Every Ridley Scott Movie Ranked Worst To Best

3. Blade Runner (1982)

Blade Runner
Warner Bros.

There's a very good chance that Blade Runner will be the film that Ridley Scott is most remembered for when the end of his career eventually comes. And while it might not be his most entertaining, the artistic credentials and the creative bravery it showed - in addition to the legacy it has cut through film history - probably prove that that is exactly as it should be.

Blade Runner is an astonishing sci-fi achievement, visually dazzling and haunting in equal respect, and showing the swagger of a director who you'd think had been at the top of his game for decades. It almost feels like it belongs in its own genre - a sure-fire hint of a director's success with any project - meshing high-concept sci-fi with fantasy and a fat noir detective story.
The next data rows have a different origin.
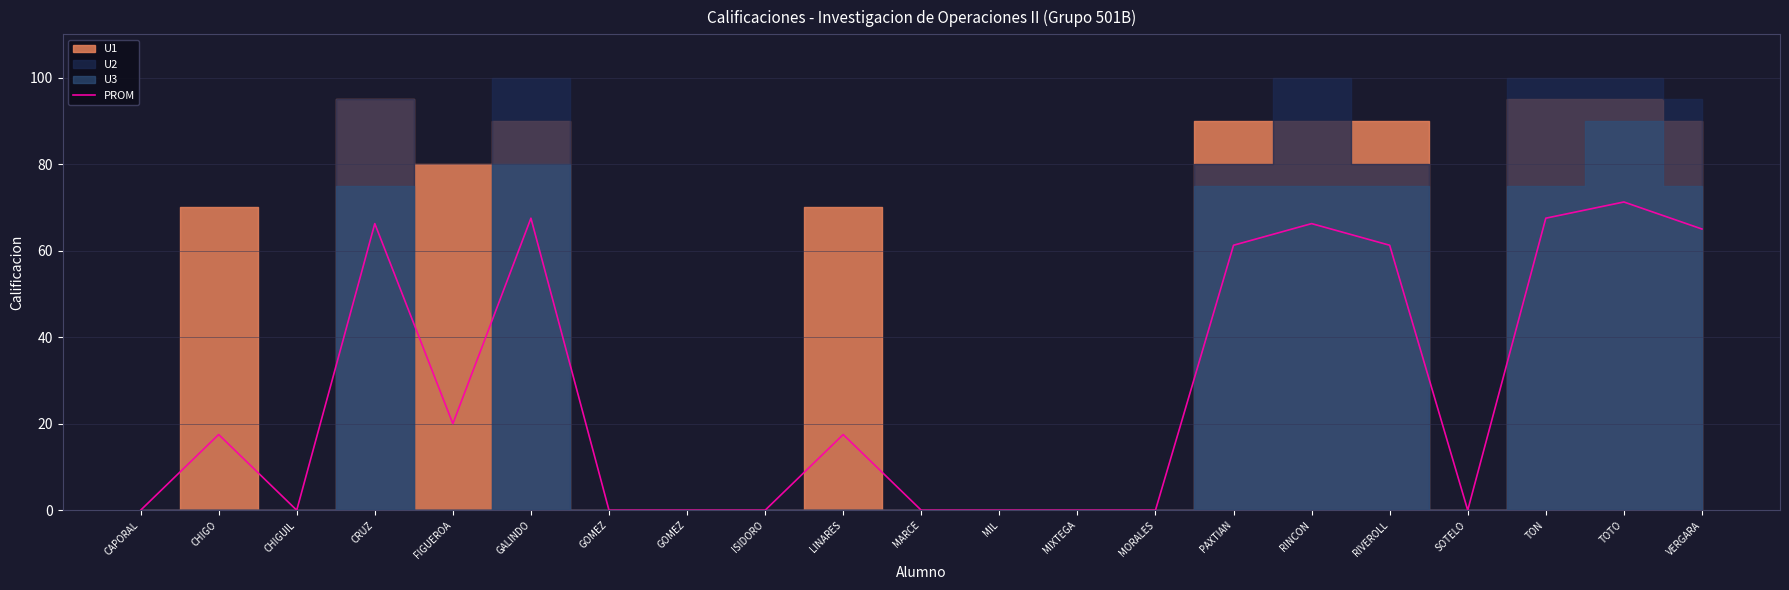

Which category has the highest value across all series?

TOTO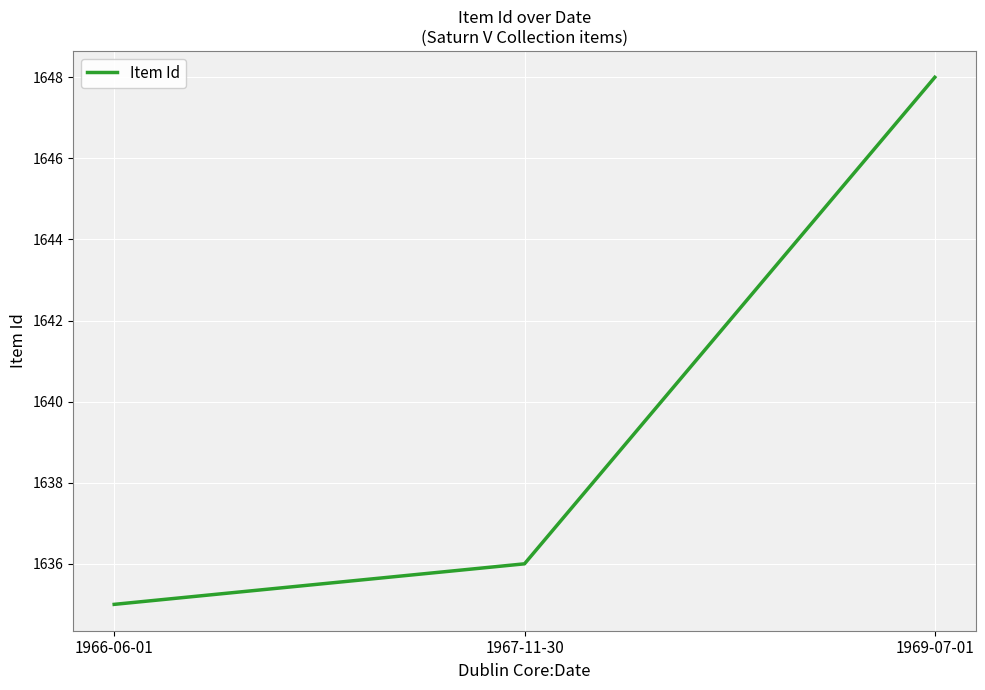

List the labels in order of value, largest first.

1969-07-01, 1967-11-30, 1966-06-01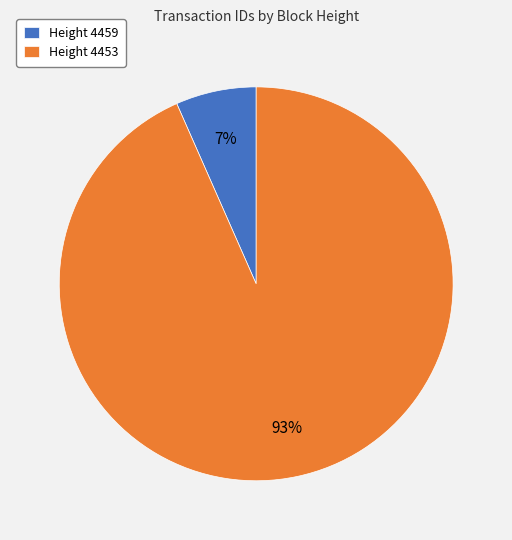

Rank the categories by value from lowest to highest.

Height 4459, Height 4453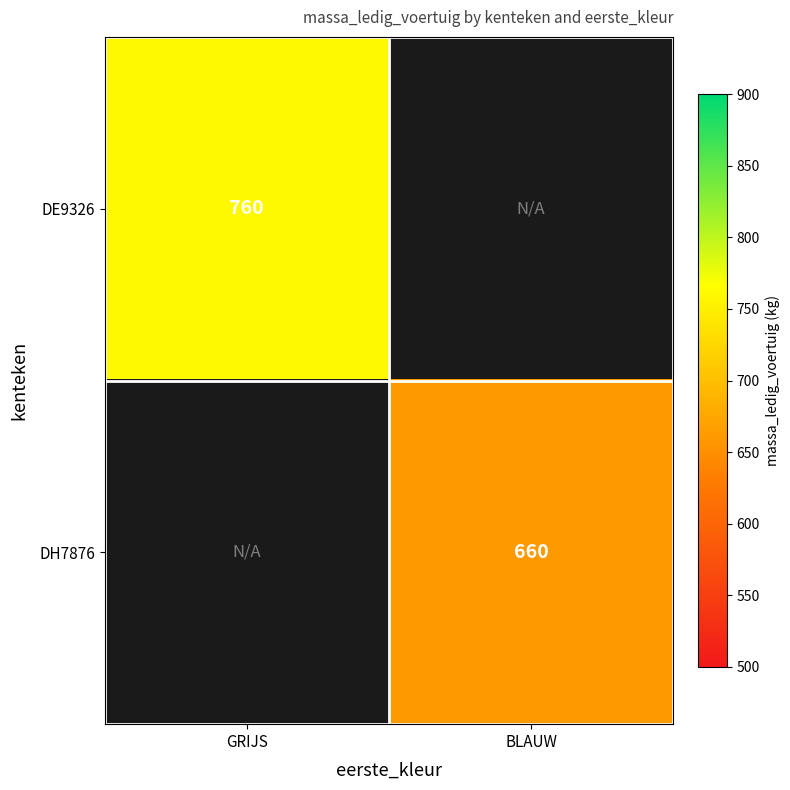

Which label corresponds to the largest value in the chart?

GRIJS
The more intimate joy in the film comes from the characterisation of Harrison Ford's Deckard and Rutger Hauer's Batty, but what it should be remembered for more pertinently is Scott's world-building - something he has excelled in throughout his career even in smaller scale stories. His baked LA is visually stunning and the mark of a visionary, and it's no accident that it has been turned into a vocabulary for other film-makers to use elsewhere in the film's wake.

There are more enjoyable films in Scott's library, but there probably aren't any more bold.